Synergistic Configurational Entropy and Iron Vacancy Engineering in Na4Fe3(PO4)2P2O7 Cathode for High-Power-Density and Ultralong-Life Na-Ion Full Batteries

Abstract

Na₄Fe₃(PO₄)₂P₂O₇ cathode exhibits extensive potential for high-power applications, owing to its large sodium ion diffusion channels, low cost, and suitable operating voltage. However, it suffers significant capacity degradation due to the inevitable NaFePO₄ impurity.
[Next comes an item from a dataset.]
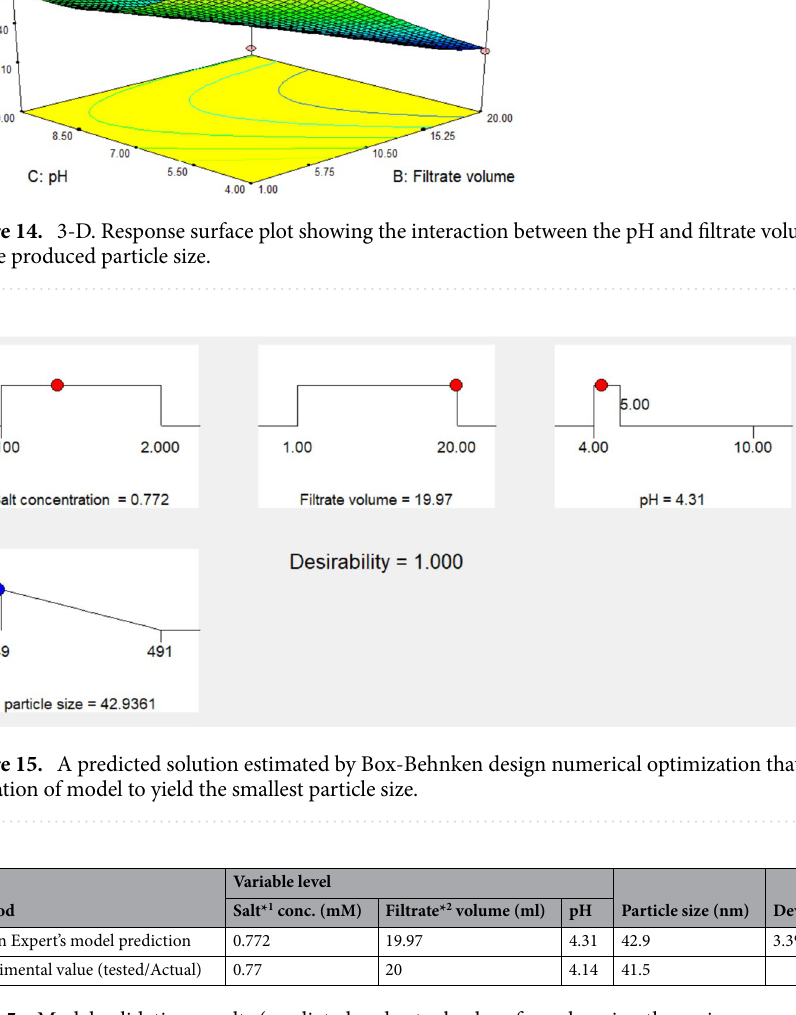
Table 5. Model validation results (predicted and actual values for enhancing the main response).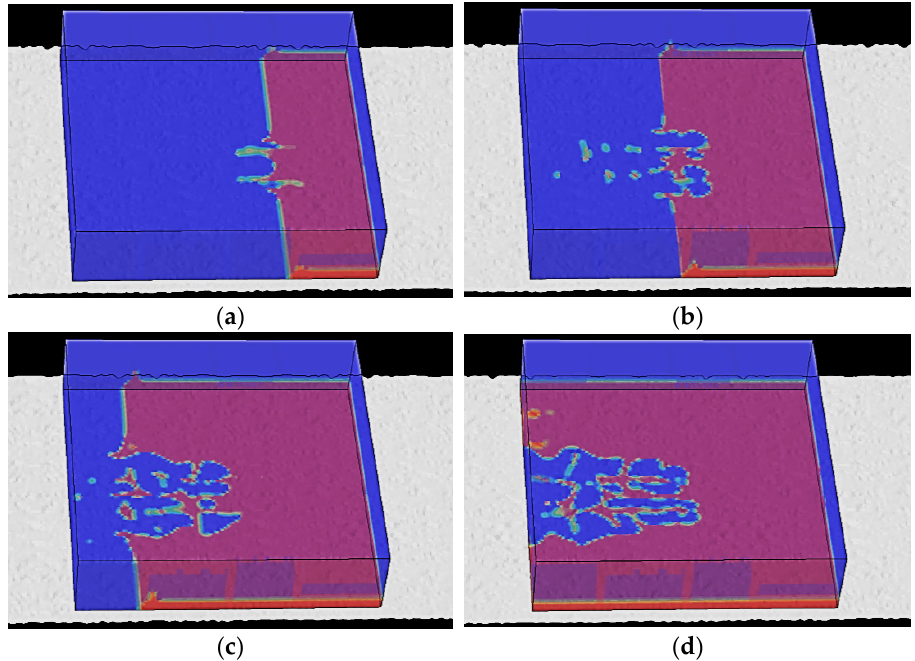
Figure 17. Flow trace in the tire aquaplane process. ( a ) t = 0.0060 s; ( b ) t = 0.0105 s; ( c ) t = 0.0165 s; ( d ) t = 0.0225 s.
Herein, a synergistic strategy is proposed that integrates high entropy doping with Fe vacancy engineering, which not only preserves the phase purity but also provides additional active sites and further stabilizes its crystal structure. A novel Na₄Fe_2.61(Ni, Co, Mn, Cu, Zn, Mg)_0.05(PO₄)₂P₂O₇ cathode has been successfully synthesized by a simple sol-gel method, which exhibits an ultralong cycle life (over 15000 cycles at 5 A g⁻¹) and outstanding rate capability (61.1 mAh g⁻¹ at 10A g⁻¹). Additionally, a combined solid-solution and biphasic reaction mechanism in sodium storage process is thoroughly confirmed. Notably, benefiting from the rational design of N/P ratio and well-matched capacitive contributions, the full cells assembled with hard carbon anodes exhibit superior cycling durability, sustaining over 1000 cycles at a high current density of 1 A g⁻¹ without severe capacity deterioration. Such highly durable full cells with low N/P ratioand common ester-based electrolytes have never been reported before. The present work offers new perspectives to expedite the commercialization of low-cost, high-power-density sodium-ion batteries.